The students arrive with a different set of learning and social emotional needs. The job facing the leaders of schools who have a diverse population of students, including affluence and poverty is not only gap closing, but raising the expectations for achievement for all - and ‘all’ means working with students with vast differences in readiness and readiness to learn. Whether a suburban school in an affluent neighborhood, or an inner city school in a poverty area, or a school inclusive of both...what if we looked at equity through a curriculum lens? Literacy is the common denominator.
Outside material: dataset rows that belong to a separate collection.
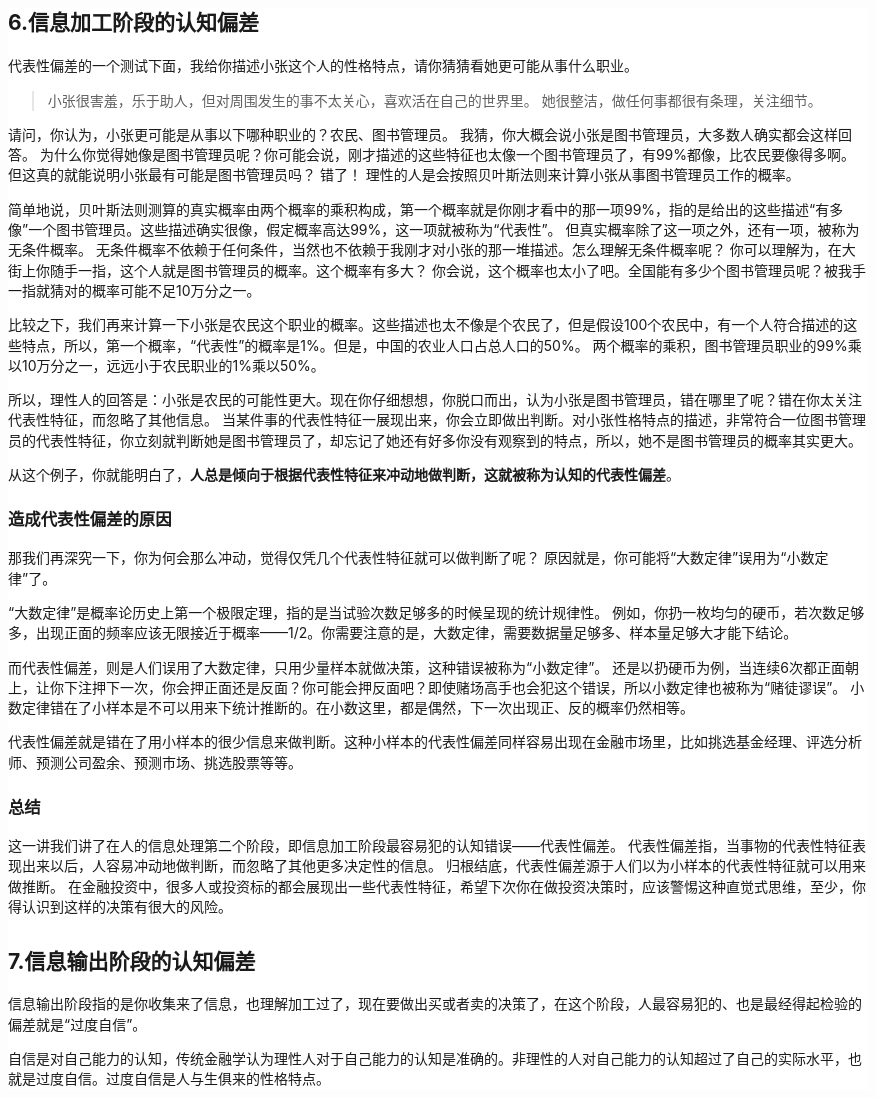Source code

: 
## 6.信息加工阶段的认知偏差
代表性偏差的一个测试下面，我给你描述小张这个人的性格特点，请你猜猜看她更可能从事什么职业。
> 小张很害羞，乐于助人，但对周围发生的事不太关心，喜欢活在自己的世界里。
> 她很整洁，做任何事都很有条理，关注细节。

请问，你认为，小张更可能是从事以下哪种职业的？农民、图书管理员。
我猜，你大概会说小张是图书管理员，大多数人确实都会这样回答。
为什么你觉得她像是图书管理员呢？你可能会说，刚才描述的这些特征也太像一个图书管理员了，有99%都像，比农民要像得多啊。
但这真的就能说明小张最有可能是图书管理员吗？
错了！
理性的人是会按照贝叶斯法则来计算小张从事图书管理员工作的概率。

简单地说，贝叶斯法则测算的真实概率由两个概率的乘积构成，第一个概率就是你刚才看中的那一项99%，指的是给出的这些描述“有多像”一个图书管理员。这些描述确实很像，假定概率高达99%，这一项就被称为“代表性”。
但真实概率除了这一项之外，还有一项，被称为无条件概率。
无条件概率不依赖于任何条件，当然也不依赖于我刚才对小张的那一堆描述。怎么理解无条件概率呢？
你可以理解为，在大街上你随手一指，这个人就是图书管理员的概率。这个概率有多大？
你会说，这个概率也太小了吧。全国能有多少个图书管理员呢？被我手一指就猜对的概率可能不足10万分之一。

比较之下，我们再来计算一下小张是农民这个职业的概率。这些描述也太不像是个农民了，但是假设100个农民中，有一个人符合描述的这些特点，所以，第一个概率，“代表性”的概率是1%。但是，中国的农业人口占总人口的50%。
两个概率的乘积，图书管理员职业的99%乘以10万分之一，远远小于农民职业的1%乘以50%。

所以，理性人的回答是：小张是农民的可能性更大。现在你仔细想想，你脱口而出，认为小张是图书管理员，错在哪里了呢？错在你太关注代表性特征，而忽略了其他信息。
当某件事的代表性特征一展现出来，你会立即做出判断。对小张性格特点的描述，非常符合一位图书管理员的代表性特征，你立刻就判断她是图书管理员了，却忘记了她还有好多你没有观察到的特点，所以，她不是图书管理员的概率其实更大。

从这个例子，你就能明白了，**人总是倾向于根据代表性特征来冲动地做判断，这就被称为认知的代表性偏差**。

### 造成代表性偏差的原因
那我们再深究一下，你为何会那么冲动，觉得仅凭几个代表性特征就可以做判断了呢？
原因就是，你可能将“大数定律”误用为“小数定律”了。

“大数定律”是概率论历史上第一个极限定理，指的是当试验次数足够多的时候呈现的统计规律性。
例如，你扔一枚均匀的硬币，若次数足够多，出现正面的频率应该无限接近于概率——1/2。你需要注意的是，大数定律，需要数据量足够多、样本量足够大才能下结论。

而代表性偏差，则是人们误用了大数定律，只用少量样本就做决策，这种错误被称为“小数定律”。
还是以扔硬币为例，当连续6次都正面朝上，让你下注押下一次，你会押正面还是反面？你可能会押反面吧？即使赌场高手也会犯这个错误，所以小数定律也被称为“赌徒谬误”。
小数定律错在了小样本是不可以用来下统计推断的。在小数这里，都是偶然，下一次出现正、反的概率仍然相等。

代表性偏差就是错在了用小样本的很少信息来做判断。这种小样本的代表性偏差同样容易出现在金融市场里，比如挑选基金经理、评选分析师、预测公司盈余、预测市场、挑选股票等等。

### 总结
这一讲我们讲了在人的信息处理第二个阶段，即信息加工阶段最容易犯的认知错误——代表性偏差。
代表性偏差指，当事物的代表性特征表现出来以后，人容易冲动地做判断，而忽略了其他更多决定性的信息。
归根结底，代表性偏差源于人们以为小样本的代表性特征就可以用来做推断。
在金融投资中，很多人或投资标的都会展现出一些代表性特征，希望下次你在做投资决策时，应该警惕这种直觉式思维，至少，你得认识到这样的决策有很大的风险。

## 7.信息输出阶段的认知偏差
信息输出阶段指的是你收集来了信息，也理解加工过了，现在要做出买或者卖的决策了，在这个阶段，人最容易犯的、也是最经得起检验的偏差就是“过度自信”。

自信是对自己能力的认知，传统金融学认为理性人对于自己能力的认知是准确的。非理性的人对自己能力的认知超过了自己的实际水平，也就是过度自信。过度自信是人与生俱来的性格特点。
Equal Access to a Good Public Education Can Begin With Your Approach to Literacy
With all the big ideas about leading a changing school environment, making sure the ELA classrooms are using the current methods of understanding vocabulary and language acquisition is a good place to begin . E.D. Hirsch, Jr. writes in his article, A Wealth of Words, "...there’s a positive correlation between a student’s vocabulary size in grade 12, the likelihood that she will graduate from college, and her future level of income. The reason is clear: vocabulary size is a convenient proxy for a whole range of educational attainments and abilities--not just skill in reading, writing, listening, and speaking but also general knowledge of science, history, and the arts. If we want to reduce economic inequality in America, a good place to start is the language-arts classroom.”
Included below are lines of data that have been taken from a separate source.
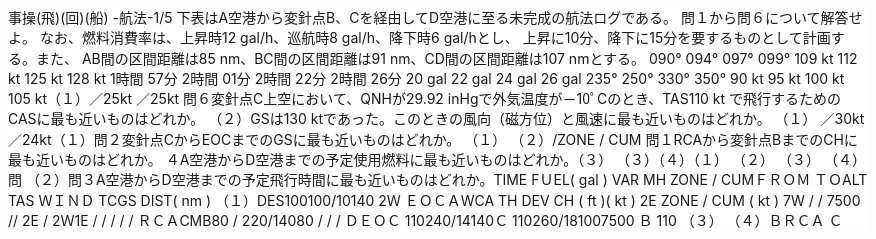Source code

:  
 
事操(飛)(回)(船)
-航法-1/5
下表はA空港から変針点B、Cを経由してD空港に至る未完成の航法ログである。
問１から問６について解答せよ。
なお、燃料消費率は、上昇時12 gal/h、巡航時8 gal/h、降下時6 gal/hとし、
上昇に10分、降下に15分を要するものとして計画する。また、
AB間の区間距離は85 nm、BC間の区間距離は91 nm、CD間の区間距離は107 nmとする。
090°
094°
097°
099°
109 kt
112 kt
125 kt
128 kt
1時間 57分
2時間 01分
2時間 22分
2時間 26分
20 gal
22 gal
24 gal
26 gal
235°
250°
330°
350°
  90 kt
  95 kt
100 kt
105 kt（１）／25kt
／25kt
問６変針点C上空において、QNHが29.92 inHgで外気温度が－10ﾟCのとき、TAS110 kt
で飛行するためのCASに最も近いものはどれか。
（２）GSは130 ktであった。このときの風向（磁方位）と風速に最も近いものはどれか。
（１） ／30kt
／24kt（１）問２変針点CからEOCまでのGSに最も近いものはどれか。
（１）
（２）/ZONE / CUM
問１RCAから変針点BまでのCHに最も近いものはどれか。
４A空港からD空港までの予定使用燃料に最も近いものはどれか。（３）
（３）（４）（１）
（２）
（３）
（４）問
（２）問３A空港からD空港までの予定飛行時間に最も近いものはどれか。TIME FＵEL( gal )
VAR MH
ZONE / CUMＦＲＯＭ ＴＯALT TAS
ＷＩＮＤ TCGS DIST( nm )
（１）DES100100/10140 2Ｗ ＥＯＣＡWCA TH DEV CH
( ft )( kt )
2E ZONE / CUM ( kt )
7W   / 
/ 7500
// 2E 
/ 2Ｗ1E /
  / /   / 
  / ＲＣＡCMB80 / 220/14080
  / / / ＤＥＯＣ 110240/14140Ｃ 110260/181007500 Ｂ 110
（３）
（４）ＢＲＣＡ
Ｃ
In her article about language and literacy, Marilyn Jaeger-Adams states, “The literacy level of our secondary students is languishing because the kids are not reading what they need to be reading. This is a strong claim.” She reports that the language used in our current twelfth-grade English texts is simpler than the language used in seventh-grade texts published before 1963. There is a vast difference between the vocabulary of oral and written language. Reporting on the phenomenon of written language as compared to oral language, she reported on a study by Hayes and Aherns, in which they compared spoken language with texts. “For this study, they focused on trade publications rather than school materials, and the texts they used included preschool books, children’s books, comic books, adult books, magazines, newspapers, and abstracts from scientific magazines. For comparison, they compiled and analyzed a variety of oral language samples, including language from prime-time adult television shows, children’s television shows, mothers’ speech to children ranging in age from infancy to adolescence, conversations among college-educated adults (including from the Oval Office), and adults providing expert witness testimony for legal cases. Regardless of the source or situation and without exception, the richness and complexity of the words used in the oral language samples paled in comparison with the written texts. Indeed, of all the oral language samples evaluated, the only one that exceeded even preschool books in lexical range was expert witness testimony.
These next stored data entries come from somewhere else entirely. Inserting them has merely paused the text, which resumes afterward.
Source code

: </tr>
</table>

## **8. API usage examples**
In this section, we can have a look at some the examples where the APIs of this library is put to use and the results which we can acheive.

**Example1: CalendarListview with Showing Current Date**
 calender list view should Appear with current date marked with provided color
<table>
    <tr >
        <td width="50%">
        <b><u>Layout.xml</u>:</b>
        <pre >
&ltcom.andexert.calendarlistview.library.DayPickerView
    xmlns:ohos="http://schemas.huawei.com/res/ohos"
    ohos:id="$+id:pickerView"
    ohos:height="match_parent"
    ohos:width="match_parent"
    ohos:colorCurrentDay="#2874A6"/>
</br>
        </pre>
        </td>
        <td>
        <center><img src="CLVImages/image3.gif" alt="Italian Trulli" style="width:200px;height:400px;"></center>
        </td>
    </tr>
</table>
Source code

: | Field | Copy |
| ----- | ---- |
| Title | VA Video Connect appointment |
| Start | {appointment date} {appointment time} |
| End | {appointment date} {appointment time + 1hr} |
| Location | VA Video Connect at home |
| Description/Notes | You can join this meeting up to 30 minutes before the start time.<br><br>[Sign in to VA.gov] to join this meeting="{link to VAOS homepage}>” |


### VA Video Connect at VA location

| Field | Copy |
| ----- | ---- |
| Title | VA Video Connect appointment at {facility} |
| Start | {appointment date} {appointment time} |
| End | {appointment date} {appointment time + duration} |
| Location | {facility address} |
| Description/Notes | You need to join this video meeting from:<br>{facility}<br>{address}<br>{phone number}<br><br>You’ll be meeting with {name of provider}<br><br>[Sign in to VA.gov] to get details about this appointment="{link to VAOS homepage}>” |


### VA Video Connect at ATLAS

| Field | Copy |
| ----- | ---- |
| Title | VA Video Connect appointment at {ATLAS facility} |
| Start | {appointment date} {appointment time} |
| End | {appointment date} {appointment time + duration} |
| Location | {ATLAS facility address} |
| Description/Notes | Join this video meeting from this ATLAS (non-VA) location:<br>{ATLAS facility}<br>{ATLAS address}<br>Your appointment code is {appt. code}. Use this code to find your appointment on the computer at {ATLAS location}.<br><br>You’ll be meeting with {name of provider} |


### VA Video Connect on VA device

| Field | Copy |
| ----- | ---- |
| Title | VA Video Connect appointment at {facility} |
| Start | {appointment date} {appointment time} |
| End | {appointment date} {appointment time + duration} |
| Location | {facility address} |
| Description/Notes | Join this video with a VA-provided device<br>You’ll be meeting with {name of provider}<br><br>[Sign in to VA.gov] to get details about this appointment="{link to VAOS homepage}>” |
Jaeger-Adams reports this finding is compounded by the fact that traditional vocabulary instruction of 10-20 words per week will not prepare our graduates to be literate and because prior domain knowledge is a strong predictor of ability to comprehend from advanced texts, students should be reading much more material than they are. She explains that ordering the reading our teachers require of our students (in every subject) must be done so each text teaches the language and knowledge needed in order meet the challenge of the next.

As leaders we must pay attention. The leadership of equity by advancing literacy seems like a sensible place to begin. It is also a platform on which few will disagree. It can be extended throughout the district and include all subject areas. Here is a place where all students are in the same boat. All students are not being offered the learning opportunities to develop the academic vocabulary that is necessary for them to be competitive, literate graduates who are truly college and career ready. We can see this when we look at college remediation programs - which we will do next week in this blog.

Resource:
Jaeger-Adams, Marilyn, (Winter 2010-2011). “Advancing Our Students’ Language and Literacy” American Educator, (3-12).